**Your instructions:** Copy each line that contains the string "heater", taking them from the material.

**Exercise material:**
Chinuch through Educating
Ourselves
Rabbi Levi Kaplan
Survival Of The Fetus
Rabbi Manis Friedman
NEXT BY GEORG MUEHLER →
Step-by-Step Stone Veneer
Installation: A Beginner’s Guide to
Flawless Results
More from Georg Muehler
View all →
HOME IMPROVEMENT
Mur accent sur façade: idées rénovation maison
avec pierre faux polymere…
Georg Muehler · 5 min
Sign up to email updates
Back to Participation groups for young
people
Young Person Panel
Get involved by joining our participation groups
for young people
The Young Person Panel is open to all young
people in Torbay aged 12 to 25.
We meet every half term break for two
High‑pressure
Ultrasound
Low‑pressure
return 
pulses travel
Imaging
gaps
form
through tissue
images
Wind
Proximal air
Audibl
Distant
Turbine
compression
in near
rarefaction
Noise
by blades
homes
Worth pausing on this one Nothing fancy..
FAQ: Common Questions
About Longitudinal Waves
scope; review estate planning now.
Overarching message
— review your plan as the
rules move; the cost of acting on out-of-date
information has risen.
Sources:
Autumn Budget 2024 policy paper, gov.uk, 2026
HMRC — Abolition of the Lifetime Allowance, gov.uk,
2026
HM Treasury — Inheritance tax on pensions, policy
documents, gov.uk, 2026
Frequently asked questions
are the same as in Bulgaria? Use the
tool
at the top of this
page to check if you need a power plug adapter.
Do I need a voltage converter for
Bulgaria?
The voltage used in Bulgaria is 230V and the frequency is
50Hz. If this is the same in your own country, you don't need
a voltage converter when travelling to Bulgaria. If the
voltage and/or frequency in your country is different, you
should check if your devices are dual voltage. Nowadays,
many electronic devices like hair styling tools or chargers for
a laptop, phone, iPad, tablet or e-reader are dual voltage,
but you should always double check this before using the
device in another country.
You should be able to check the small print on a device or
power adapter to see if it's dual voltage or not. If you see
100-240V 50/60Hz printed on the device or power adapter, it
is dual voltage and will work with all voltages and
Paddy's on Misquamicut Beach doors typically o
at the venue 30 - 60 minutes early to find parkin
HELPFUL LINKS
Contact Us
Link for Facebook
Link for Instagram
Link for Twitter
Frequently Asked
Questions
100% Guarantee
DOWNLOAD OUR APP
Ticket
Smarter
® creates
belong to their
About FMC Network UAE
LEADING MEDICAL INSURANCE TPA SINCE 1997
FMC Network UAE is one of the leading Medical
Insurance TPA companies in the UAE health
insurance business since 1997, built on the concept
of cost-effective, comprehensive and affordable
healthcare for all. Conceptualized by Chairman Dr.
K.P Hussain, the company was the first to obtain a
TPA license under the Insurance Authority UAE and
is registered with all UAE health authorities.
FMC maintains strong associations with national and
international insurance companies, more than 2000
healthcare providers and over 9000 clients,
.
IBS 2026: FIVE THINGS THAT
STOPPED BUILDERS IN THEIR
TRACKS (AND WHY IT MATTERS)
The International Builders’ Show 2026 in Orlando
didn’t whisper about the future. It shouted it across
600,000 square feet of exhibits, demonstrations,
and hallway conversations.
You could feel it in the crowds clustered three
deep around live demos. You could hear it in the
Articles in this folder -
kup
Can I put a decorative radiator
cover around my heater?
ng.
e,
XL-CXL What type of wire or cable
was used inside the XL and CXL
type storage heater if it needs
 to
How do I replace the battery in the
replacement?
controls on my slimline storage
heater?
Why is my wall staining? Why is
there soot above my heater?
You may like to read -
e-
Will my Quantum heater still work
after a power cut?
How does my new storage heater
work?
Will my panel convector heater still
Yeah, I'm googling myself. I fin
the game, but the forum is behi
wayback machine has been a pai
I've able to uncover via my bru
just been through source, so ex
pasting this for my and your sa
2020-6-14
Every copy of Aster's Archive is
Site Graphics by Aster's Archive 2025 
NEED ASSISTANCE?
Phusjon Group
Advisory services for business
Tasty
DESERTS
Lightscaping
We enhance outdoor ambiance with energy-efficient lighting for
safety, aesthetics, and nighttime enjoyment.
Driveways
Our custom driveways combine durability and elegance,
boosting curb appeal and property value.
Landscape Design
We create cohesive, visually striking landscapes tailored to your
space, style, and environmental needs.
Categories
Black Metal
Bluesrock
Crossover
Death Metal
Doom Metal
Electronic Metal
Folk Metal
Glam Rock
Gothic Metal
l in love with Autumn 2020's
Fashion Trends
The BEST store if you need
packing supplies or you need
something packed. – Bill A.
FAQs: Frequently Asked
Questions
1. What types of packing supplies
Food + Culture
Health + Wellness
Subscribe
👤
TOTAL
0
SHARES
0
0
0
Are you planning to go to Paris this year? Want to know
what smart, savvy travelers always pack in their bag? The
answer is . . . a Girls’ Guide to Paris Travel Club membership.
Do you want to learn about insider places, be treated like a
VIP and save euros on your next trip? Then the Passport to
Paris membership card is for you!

**Exercise result:**
cover around my heater?
type storage heater if it needs
heater?
there soot above my heater?
Will my Quantum heater still work
How does my new storage heater
Will my panel convector heater still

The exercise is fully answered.